Mas inclusive o ser humano que ingressou consciente e abertamente no círculo teológico enfrenta outro problema sério. Para estar dentro do círculo, ele deve ter tomado uma decisão existencial. Deve estar na situação de fé. Mas ninguém pode dizer de si mesmo que está na situação de fé. Ninguém pode chamar a si mesmo de teólogo, mesmo que tenha sido chamado a ser professor de teologia. Todo teólogo está comprometido e alienado. Ele está sempre na fé e na dúvida; está dentro e fora do círculo teológico. Às vezes um lado prevalece, às vezes o outro, e ele jamais tem certeza sobre qual dos lados prevalece efetivamente. Portanto, só é possível aplicar um critério: alguém só pode ser teólogo na medida em que reconhecer o conteúdo do círculo teólogico como sua preocupação última.
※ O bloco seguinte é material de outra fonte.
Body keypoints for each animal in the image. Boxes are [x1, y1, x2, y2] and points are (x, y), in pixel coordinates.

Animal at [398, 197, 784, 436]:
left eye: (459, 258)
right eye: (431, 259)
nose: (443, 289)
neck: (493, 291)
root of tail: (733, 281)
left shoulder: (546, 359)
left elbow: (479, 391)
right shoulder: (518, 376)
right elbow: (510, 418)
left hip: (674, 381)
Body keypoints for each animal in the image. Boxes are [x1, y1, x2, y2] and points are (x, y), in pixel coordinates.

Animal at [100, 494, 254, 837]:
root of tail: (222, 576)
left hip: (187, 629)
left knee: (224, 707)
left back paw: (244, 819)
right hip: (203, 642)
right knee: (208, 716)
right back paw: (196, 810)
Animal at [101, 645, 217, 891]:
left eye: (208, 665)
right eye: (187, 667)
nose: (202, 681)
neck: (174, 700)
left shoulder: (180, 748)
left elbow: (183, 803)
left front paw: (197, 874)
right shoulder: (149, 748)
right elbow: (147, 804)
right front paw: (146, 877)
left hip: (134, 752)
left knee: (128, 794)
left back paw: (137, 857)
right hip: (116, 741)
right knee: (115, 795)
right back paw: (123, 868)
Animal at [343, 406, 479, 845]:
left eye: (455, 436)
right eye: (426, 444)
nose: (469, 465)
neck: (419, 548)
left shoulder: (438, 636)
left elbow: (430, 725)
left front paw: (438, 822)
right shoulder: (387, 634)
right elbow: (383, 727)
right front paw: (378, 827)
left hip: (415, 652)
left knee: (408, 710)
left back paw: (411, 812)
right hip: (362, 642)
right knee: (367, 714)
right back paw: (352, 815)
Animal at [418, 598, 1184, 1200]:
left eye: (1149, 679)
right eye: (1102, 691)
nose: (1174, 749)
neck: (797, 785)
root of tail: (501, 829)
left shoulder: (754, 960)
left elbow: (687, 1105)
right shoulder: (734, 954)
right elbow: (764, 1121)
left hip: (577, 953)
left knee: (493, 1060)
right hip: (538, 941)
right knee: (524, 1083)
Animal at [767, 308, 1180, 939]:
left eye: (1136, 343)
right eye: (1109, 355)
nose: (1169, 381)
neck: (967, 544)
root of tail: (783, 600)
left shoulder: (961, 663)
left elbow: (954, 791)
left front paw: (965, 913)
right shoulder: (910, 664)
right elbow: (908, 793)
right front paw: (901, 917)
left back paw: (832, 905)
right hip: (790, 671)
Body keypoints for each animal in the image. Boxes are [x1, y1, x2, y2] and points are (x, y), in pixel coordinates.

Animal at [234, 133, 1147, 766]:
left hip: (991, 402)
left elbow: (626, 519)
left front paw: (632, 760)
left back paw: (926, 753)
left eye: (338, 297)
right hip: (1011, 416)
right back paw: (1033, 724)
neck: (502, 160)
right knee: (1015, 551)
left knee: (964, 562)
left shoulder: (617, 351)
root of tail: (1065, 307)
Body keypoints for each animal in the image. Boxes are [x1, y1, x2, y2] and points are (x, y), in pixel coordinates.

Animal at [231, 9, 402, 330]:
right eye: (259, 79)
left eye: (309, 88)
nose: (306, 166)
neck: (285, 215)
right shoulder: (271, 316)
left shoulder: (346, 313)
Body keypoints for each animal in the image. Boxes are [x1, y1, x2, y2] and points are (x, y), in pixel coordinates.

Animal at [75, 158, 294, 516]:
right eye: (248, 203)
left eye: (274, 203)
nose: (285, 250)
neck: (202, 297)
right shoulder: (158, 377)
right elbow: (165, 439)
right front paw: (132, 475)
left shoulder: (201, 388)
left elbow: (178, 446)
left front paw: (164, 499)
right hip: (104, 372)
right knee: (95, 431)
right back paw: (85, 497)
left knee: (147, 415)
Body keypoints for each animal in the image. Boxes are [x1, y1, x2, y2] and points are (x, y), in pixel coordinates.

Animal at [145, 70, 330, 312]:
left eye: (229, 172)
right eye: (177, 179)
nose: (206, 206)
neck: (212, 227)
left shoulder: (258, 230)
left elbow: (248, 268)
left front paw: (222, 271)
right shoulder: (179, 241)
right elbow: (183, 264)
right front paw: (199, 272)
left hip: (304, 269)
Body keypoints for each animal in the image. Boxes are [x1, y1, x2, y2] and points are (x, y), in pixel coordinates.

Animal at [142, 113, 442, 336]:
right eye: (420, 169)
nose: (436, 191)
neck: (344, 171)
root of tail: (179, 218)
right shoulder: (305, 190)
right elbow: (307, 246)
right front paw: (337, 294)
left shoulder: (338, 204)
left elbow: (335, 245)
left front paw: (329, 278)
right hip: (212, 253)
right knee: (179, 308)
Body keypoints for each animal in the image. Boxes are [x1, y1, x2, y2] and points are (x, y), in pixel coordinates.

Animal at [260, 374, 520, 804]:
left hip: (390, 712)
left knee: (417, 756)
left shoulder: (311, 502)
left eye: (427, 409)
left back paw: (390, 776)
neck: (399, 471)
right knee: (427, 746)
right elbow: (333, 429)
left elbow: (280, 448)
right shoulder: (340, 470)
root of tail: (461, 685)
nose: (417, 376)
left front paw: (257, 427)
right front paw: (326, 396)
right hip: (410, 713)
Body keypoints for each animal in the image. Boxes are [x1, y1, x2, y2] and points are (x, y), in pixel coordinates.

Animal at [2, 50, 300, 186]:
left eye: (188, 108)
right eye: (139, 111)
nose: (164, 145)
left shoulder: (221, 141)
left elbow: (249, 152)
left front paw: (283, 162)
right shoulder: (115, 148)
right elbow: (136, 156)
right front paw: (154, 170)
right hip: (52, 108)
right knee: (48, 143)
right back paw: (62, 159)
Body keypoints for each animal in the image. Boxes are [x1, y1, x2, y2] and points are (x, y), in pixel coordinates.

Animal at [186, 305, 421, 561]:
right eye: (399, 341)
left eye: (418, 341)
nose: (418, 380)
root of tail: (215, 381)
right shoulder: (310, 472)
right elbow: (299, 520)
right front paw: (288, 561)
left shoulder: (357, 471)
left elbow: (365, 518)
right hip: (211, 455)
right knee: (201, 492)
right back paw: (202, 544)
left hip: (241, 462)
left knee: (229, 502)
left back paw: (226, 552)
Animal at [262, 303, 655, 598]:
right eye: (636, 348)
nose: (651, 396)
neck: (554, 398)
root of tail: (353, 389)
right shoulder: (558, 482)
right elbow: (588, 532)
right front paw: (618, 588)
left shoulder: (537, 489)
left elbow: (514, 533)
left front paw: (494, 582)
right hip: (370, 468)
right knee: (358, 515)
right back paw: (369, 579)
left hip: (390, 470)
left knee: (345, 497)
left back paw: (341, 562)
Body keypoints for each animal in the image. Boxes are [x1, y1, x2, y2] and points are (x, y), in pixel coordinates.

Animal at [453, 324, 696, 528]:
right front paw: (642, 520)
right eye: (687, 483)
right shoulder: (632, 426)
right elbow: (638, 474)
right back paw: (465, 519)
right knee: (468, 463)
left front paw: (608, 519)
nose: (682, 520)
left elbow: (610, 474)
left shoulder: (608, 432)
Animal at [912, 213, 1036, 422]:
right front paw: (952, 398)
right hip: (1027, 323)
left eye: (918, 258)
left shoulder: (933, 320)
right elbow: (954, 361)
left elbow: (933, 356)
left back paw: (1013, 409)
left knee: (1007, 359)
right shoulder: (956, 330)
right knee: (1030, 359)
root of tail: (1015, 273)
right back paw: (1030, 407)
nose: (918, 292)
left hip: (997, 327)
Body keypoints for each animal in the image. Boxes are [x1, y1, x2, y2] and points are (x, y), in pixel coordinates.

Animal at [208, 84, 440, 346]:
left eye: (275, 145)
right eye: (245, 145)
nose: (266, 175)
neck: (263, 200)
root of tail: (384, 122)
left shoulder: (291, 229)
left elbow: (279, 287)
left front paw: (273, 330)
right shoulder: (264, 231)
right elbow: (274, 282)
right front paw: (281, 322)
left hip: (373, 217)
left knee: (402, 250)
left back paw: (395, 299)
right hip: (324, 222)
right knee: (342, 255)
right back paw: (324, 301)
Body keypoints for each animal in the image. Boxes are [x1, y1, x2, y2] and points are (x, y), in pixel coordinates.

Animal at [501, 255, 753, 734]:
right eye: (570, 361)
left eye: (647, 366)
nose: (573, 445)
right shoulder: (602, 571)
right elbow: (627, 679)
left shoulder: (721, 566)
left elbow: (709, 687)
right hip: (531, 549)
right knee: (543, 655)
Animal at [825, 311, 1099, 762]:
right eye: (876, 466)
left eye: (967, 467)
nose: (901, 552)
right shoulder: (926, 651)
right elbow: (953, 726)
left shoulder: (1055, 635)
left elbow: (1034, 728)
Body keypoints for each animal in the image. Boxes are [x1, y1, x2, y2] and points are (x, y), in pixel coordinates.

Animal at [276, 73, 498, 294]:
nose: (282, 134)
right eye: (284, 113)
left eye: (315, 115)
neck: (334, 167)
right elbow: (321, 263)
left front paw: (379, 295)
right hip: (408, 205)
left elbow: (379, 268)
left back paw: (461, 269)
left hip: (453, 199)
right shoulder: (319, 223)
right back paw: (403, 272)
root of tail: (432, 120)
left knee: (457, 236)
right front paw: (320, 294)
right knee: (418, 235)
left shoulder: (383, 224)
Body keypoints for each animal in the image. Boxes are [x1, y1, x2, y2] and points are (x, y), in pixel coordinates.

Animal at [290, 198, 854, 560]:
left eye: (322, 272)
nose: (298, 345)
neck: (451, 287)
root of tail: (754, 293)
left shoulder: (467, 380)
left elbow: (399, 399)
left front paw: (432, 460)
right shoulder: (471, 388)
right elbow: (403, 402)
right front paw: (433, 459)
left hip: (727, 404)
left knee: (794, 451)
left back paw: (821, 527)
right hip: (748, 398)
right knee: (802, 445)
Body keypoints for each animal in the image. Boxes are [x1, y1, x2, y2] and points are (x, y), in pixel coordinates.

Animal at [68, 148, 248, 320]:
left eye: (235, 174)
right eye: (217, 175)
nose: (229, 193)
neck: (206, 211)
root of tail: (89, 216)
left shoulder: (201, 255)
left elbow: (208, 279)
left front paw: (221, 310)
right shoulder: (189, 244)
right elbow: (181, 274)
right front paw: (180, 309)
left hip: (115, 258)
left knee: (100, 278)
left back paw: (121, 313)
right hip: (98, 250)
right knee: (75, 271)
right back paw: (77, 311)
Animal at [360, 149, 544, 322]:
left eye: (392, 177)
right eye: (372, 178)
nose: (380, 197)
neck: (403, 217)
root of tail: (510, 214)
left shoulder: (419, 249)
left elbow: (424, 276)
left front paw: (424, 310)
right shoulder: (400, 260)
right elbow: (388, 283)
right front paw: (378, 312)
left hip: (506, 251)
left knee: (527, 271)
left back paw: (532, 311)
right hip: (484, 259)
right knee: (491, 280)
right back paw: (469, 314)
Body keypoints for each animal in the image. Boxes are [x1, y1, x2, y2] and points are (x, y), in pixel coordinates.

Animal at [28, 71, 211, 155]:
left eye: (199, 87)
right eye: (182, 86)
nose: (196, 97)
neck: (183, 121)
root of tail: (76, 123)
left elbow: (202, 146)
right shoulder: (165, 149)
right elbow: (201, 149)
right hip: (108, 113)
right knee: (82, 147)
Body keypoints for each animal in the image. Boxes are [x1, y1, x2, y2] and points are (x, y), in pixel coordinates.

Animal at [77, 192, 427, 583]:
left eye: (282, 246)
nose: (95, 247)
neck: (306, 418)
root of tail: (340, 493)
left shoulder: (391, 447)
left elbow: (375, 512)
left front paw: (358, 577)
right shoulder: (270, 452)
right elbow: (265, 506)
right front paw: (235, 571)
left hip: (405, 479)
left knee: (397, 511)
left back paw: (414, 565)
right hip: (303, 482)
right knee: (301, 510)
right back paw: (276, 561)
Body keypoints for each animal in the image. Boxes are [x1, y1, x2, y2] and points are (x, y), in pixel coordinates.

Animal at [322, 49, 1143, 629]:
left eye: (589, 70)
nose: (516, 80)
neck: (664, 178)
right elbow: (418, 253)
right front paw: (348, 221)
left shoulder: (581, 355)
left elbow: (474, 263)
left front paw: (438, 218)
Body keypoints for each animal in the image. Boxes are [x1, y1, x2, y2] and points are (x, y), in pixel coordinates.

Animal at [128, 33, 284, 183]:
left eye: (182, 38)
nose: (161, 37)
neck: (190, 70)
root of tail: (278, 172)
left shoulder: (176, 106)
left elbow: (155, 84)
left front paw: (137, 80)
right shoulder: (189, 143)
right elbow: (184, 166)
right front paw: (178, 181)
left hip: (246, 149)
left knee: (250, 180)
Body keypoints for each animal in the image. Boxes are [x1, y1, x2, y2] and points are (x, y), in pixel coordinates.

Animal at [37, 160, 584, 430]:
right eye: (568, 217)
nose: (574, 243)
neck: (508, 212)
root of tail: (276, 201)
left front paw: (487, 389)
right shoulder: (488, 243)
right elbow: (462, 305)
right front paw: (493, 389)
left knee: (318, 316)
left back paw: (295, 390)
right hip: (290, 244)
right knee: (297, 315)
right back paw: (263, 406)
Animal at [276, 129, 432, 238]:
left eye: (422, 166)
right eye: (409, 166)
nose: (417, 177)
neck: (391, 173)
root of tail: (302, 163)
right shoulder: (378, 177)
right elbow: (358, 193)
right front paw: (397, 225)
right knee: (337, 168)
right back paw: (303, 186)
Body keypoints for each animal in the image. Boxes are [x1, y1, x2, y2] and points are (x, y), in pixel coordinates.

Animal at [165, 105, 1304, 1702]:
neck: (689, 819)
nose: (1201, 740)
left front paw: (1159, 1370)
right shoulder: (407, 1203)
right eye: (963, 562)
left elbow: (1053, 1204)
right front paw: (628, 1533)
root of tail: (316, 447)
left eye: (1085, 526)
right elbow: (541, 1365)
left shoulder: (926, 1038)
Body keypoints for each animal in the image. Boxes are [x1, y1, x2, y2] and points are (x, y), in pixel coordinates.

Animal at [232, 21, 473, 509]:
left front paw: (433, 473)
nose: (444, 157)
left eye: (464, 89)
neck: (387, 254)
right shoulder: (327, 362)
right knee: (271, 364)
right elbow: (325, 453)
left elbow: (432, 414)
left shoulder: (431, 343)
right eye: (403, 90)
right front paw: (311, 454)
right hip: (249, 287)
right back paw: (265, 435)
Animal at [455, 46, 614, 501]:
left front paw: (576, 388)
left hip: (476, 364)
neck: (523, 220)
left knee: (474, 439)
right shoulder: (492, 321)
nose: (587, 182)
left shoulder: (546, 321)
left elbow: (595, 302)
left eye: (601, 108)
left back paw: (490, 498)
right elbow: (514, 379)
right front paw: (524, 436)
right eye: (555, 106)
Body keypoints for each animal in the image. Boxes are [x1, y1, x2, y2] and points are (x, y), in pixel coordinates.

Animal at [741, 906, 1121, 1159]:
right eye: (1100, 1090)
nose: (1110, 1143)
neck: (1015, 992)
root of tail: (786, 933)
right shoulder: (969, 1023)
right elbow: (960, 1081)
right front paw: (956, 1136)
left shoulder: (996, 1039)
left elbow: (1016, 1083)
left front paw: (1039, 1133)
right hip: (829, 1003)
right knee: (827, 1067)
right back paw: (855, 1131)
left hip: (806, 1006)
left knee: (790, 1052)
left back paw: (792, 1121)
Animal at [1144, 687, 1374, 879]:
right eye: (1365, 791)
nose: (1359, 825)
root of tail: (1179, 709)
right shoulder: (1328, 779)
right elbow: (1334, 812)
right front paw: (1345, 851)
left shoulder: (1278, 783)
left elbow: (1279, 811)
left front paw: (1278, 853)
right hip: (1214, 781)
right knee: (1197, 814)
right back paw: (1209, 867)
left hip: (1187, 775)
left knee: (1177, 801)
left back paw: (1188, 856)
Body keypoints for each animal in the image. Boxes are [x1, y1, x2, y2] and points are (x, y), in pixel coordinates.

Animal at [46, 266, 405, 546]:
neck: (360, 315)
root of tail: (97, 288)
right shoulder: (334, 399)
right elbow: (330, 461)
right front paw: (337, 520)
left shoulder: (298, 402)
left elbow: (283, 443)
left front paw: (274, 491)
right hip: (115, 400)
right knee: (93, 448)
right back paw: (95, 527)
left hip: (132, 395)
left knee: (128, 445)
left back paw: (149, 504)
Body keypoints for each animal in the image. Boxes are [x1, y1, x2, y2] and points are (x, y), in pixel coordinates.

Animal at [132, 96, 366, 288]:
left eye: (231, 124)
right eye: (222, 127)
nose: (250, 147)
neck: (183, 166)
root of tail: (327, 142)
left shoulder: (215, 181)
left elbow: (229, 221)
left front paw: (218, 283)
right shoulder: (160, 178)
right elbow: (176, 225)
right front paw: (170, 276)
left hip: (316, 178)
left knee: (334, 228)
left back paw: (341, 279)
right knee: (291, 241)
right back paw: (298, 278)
A verdade disso não depende de seu estado intelectual, moral ou emocional. Não depende da intensidade e da certeza da fé. Não depende do poder de regeneração ou do grau de santificação. Antes, depende de que ele se sinta preocupado de forma última com a mensagem cristã, ainda que, à vezes, esteja inclinado a atacá-la e rejeitá-la.
Essa compreensão da "existência teológica" resolve o conflito entre os teólogos ortodoxos e pietistas sobre a theologia irregenitorum ("teologia dos não-regenerados"). Os pietistas sabiam que não se pode ser teólogo sem fé, sem decisão, sem compromisso, sem estar no círculo teológico. Mas identificavam a existência teológica com uma experiência da regeneração. Os ortodoxos protestaram contra isso, argumentando que ninguém pode estar certo de sua regeneração e que, além disso, a teologia lida com materiais objetivos que podem ser manuseados por qualquer pensador, dentro e fora do círculo teológico, desde que satisfaça as condições intelectuais requeridas. Hoje, os teólogos ortodoxos e pietistas se acham aliados contra os teólogos críticos, supostamente descrentes, ao passo que a herança do objetivismo ortodoxo foi assumida pelo programa (não pelas realizações) da teologia empírica. Diante dessa antiga controvérsia, devemos reafirmar que o teólogo deve estar dentro do círculo teológico, mas o critério para determinar se está dentro dele é a aceitação da mensagem cristã como sua preocupação última.
A doutrina do círculo teológico tem uma conseqüência metodológica: nem a introdução nem qualquer outra parte do sistema teológico constitui a base lógica para as outras partes. Cada parte é dependente das outras. A introdução pressupõe a cristologia e a doutrina da igreja, e vice-versa. A distribuição temática depende tão-somente de considerações práticas.